Challenges and Potential

A theme underlying each of the presentations was the unique challenge of lending to the early education and care sector. Early education and care programs serving families that receive child care vouchers often experience very low operating margins due largely to low voucher reimbursement rates. Deferred maintenance is extremely common, due to limited reserves and an aversion to debt. The technical assistance provided by organizations like Children’s Investment Fund is key to ensuring that organizations are able to plan and execute a successful facilities project.

Despite these challenges, the early education and care sector is a key economic driver and one ripe for growth and innovation.

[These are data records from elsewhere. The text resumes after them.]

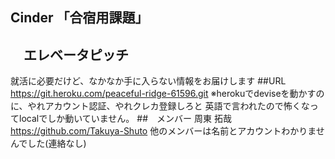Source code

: ## Cinder 「合宿用課題」
## 　エレベータピッチ
就活に必要だけど、なかなか手に入らない情報をお届けします
##URL
https://git.heroku.com/peaceful-ridge-61596.git
※herokuでdeviseを動かすのに、やれアカウント認証、やれクレカ登録しろと
英語で言われたので怖くなってlocalでしか動いていません。
##　メンバー
周東 拓哉 https://github.com/Takuya-Shuto
他のメンバーは名前とアカウントわかりませんでした(連絡なし)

In Massachusetts alone, there are over 2,000 center-based programs serving 170,000 children each day.  A 2004 economic study of the child care sector in Massachusetts noted that the industry generated $1.5 billion annually in gross receipts and provided approximately 30,000 jobs—figures that have surely grown over the past decade. Because parents depend on quality care in order to work, every business in the Commonwealth benefits from a robust early education and care system.

Financing capital improvements for early education and care is a crucial part of developing this important industry. Massachusetts’ EEOST Capital Fund is a unique innovation and leads the nation in vision and results. LIIF and IFF are only two examples of other potential solutions to finance early education and we look forward to seeing what they accomplish.

Panel participants pictured above are (left to right) Roger Herzog, Theresa Jordan, Wayne Ysaguirre of Nurtury, Kirby Burkholder of IFF, and Rachel Bluestein of LIIF.